• _Excerpted text_
[Start]
Real
estate bubble, sub-prime mortgages, securitized products and their
derivatives were largely responsible for the ultimate collapse, leading
us the the economic conditions of today. Policy makers and investors
alike were, and still are, basing their actions on a false set of
commonly accepted myths.
The
first example is provided by the many different House Price Indexes.
Borrowing a table from my cyber-friend Calculated Risk, here are the
most recent changes in the indexes put together by various different
sources:
House price increases according to a variety of sources
Depending
on who one prefers to believe, house prices have appreciated between
5.2% to 13.2% year over year. Case-Shiller is probably the most commonly
referenced index today. Their fancy model with a nice interactive chart
can be found on the S&P/Case Shiller website. Those who want to engage in a bit of intellectual exercise can read the 48 page explanation of the Case Shiller methodology. A much better read however, is this simple one page overview by FNC
that debunks all the house price indexes, including their own. I would
like to add that no index takes into account the prevailing interest
rate and lending practices, and no-one has figured out a method to make
appropriate adjustments. For example, how does one compare a house that
sold for $100,000 in 2005 utilizing sub-prime financing, vs. the same
house that sold for $70,000 cash in 2013, with a few foreclosures and
flips in between? Was $100,000 a meaningful indication of value? Did it
really depreciate by 30% in 8 years? Here is the well-known Case-Shiller
chart:
Case Shiller house price indexes – click to enlarge.
[End]
• _Excerpted records_
[Start]
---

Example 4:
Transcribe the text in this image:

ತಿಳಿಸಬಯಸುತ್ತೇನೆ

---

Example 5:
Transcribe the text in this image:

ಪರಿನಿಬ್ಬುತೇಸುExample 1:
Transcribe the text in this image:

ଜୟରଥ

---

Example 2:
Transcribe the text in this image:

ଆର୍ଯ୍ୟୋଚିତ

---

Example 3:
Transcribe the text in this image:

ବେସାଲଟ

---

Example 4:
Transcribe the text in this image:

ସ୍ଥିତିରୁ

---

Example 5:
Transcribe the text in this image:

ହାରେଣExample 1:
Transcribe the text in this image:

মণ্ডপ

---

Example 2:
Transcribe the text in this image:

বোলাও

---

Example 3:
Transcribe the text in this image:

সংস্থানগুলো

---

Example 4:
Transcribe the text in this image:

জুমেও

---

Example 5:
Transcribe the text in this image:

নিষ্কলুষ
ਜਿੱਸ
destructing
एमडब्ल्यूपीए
[End]
[Start]
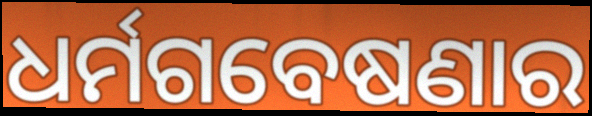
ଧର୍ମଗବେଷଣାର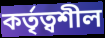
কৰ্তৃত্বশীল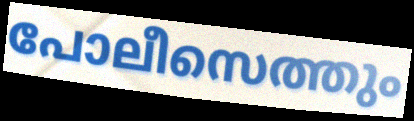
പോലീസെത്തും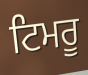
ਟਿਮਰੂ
[End]
• _Exercise brief_
In the text on house price indexes, what range of year-over-year house price appreciation do the various sources report?

• _Response to this exercise_
Between 5.2% and 13.2% year over year.